Mr. Ozawa says Japan should exercise its individual or collective rights of military defense only when the nation faces an imminent and unprovoked attack — again a dig at Mr. Abe, who thinks that collective defense rights should be exercised even when the Self-Defense Forces are deployed overseas.
It is clear that Mr. Ozawa places top priority on establishing social safety nets as a rallying point against the future Abe administration. As an alternative to Mr. Koizumi’s heavy inclination toward deregulation and Mr. Abe’s proposal to give those who have failed in business a “second chance” to build a career, Mr. Ozawa offers safety nets that ensure social stability as the precondition for free competition. He declares that he will build “Japanese-style safety nets” in employment, social welfare and food security.
To stabilize employment, he calls for a policy to push nonpermanent workers toward becoming permanent workers and for a basic rule to provide equal wages to permanent and nonpermanent workers alike if they do the same work for the same number of hours. He says the basis of laws governing employment practice should be to ensure stable jobs for as long as possible, and praises Japan’s traditional lifelong employment system as an important safety net.
His other proposals include: using all revenue from the consumption tax for social welfare spending, strengthening scholarships to enable more children from poor families to receive a higher education, attaining self-sufficiency in basic food production (now at 40 percent), and introducing a deficit-payment system (paying farmers the difference when their production costs exceed the market price), while pushing farm trade liberalization. Instead of subsidizing local governments, he favors transferring tax-revenue sources to them, starting compulsory education at age 5 and making senior high school compulsory.
His ideas seem attractive to the public, but Mr. Ozawa needs to flesh them out. For example, he does not specify a consumption-tax rate for the future. He needs to show how the government can raise enough revenue to pay for swelling social welfare spending. The same can be said about the proposed deficit-payment system for farmers.
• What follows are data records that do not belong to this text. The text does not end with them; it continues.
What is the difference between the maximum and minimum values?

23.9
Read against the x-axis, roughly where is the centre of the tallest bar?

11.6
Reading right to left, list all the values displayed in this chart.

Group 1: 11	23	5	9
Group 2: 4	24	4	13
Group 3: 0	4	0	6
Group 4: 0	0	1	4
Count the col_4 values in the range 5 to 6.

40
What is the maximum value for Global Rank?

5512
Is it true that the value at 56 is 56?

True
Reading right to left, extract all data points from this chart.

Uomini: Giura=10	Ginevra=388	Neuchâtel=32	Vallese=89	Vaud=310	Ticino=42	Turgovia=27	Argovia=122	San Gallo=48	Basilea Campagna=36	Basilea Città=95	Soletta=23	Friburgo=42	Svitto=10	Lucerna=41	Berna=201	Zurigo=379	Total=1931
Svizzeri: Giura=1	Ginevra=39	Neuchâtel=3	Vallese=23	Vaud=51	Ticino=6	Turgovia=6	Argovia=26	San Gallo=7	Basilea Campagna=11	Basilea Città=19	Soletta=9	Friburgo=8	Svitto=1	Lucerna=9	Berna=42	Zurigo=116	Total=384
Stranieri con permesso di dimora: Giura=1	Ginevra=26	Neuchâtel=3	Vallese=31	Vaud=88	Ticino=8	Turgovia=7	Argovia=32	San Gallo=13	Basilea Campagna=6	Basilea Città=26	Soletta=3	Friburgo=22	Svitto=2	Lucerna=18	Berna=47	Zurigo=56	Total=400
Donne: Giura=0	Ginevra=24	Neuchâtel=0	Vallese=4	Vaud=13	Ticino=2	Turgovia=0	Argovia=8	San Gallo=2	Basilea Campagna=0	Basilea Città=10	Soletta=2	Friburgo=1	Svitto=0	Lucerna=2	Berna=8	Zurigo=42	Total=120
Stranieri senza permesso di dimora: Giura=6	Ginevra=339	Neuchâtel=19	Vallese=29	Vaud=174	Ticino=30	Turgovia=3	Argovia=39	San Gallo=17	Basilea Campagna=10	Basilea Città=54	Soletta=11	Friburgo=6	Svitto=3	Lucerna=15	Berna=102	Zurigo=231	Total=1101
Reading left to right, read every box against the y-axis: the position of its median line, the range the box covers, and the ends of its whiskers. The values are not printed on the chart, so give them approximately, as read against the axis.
He takes the position that Japan can actively participate in United Nations’ peacekeeping activities without violating the war-renouncing Article 9 of the Constitution. But he does not mention his long-standing idea of creating an entity separate from the SDF to carry out U.N.-sponsored missions, apparently fearful of opposition from within his party. He should not be afraid of engaging members of his party in discussion to work out the details of his platform and make it persuasive.